We improvise on a scene that we all like but can’t quite decide how to work into the script until 7. Find some interesting stuff. Joy & Brynna make dinner while writers keep writing; we eat dinner, then convene after dinner to read aloud the first completed rough draft: Beth’s. Much excitement. Rounds of feedback. Joy read my script and we had a quick conversation about it, then to bed.
I’m working on giving the character who’s in a coma more of a throughline, thinking about her relationship with each of her sisters, thinking about two extreme states of discomfort: that someone you love sees you so well that you don’t want them to see any more; and the opposing, painful feeling that that person you love who is looking at you and saying they understand does not understand, will never understand. Loneliness of that.
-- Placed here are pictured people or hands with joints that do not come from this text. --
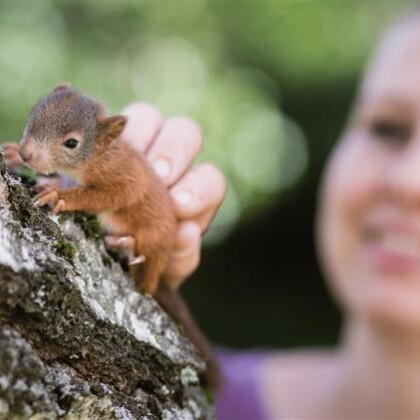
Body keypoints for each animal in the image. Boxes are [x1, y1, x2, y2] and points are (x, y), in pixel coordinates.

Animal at [9, 85, 221, 390]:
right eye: (33, 114)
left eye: (71, 143)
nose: (26, 153)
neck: (97, 156)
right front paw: (12, 154)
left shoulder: (123, 177)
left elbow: (109, 195)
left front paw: (60, 194)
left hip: (152, 239)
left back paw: (128, 247)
Tomorrow we’ll read Claytie’s version and my version both aloud and figure out what elements of each are important to continue working with and which we might scrap. Then the writers will start passing around ownership of the one central script, handing out writing assignments, editing, combing, combining. We’ll kick into overdrive on rehearsal, since we’re doing a stumble-through next Friday of the whole thing. Meanwhile, I’m sore from running and my brain is buzzing and I’m happy from rehearsal today and I feel like it’s working, like it’s starting to gel, like the way forward into a funny, serious, risky, thoughtful play that is genuinely the product of six people is becoming clear.
I fully expect to be completely disillusioned and discouraged shortly.
But for the moment, let me savor this: sweet freedom, sweet immersion. The bills are all paid, the boyfriends and social lives are all 500 miles distant, work is on hold, the chores are gotten out of the way, and we are up. to. our. ears. in play. Tonight, even though I can’t sleep at all, life is good.
Trying to calm down about it all,
Alissa
Oh, but I have to also tell you about the awful dream I had last night, perhaps the manifestation of my anxiety that this is all a terrible idea. I was talking to my childhood cat, imaginatively named Kitty, who is no longer among the living. But in my dream, she was alive, and could talk, and was named something else, something to do with the play. She was at the end of her life, and in pain, and asked me to help her die. I agreed, and the way that I did so was to take a hand saw and begin cutting her into chunks, beginning with sawing off her hindquarters. I did that and started in on her ribcage. The dull saw snagged on her skin and bone, and she said to me quite calmly: “Ow, that hurts. I changed my mind. Please don’t kill me after all.” But it was too late; I could see that I had already killed her, and that her death would only be slower and more painful if I didn’t complete the job. So I continued sawing at her, only now she was pleading with me to stop. I woke feeling horrible, and it took me an hour to shake the feeling off.
So. I hope that dream’s not an omen. But maybe now that I’ve wrenched it out of my subconscious it will leave me in peace and let me sleep; it’s true that as I started to drift tonight, it was the memory of that dream that brought me back to full awareness. Kitty, forgive me; I loved you.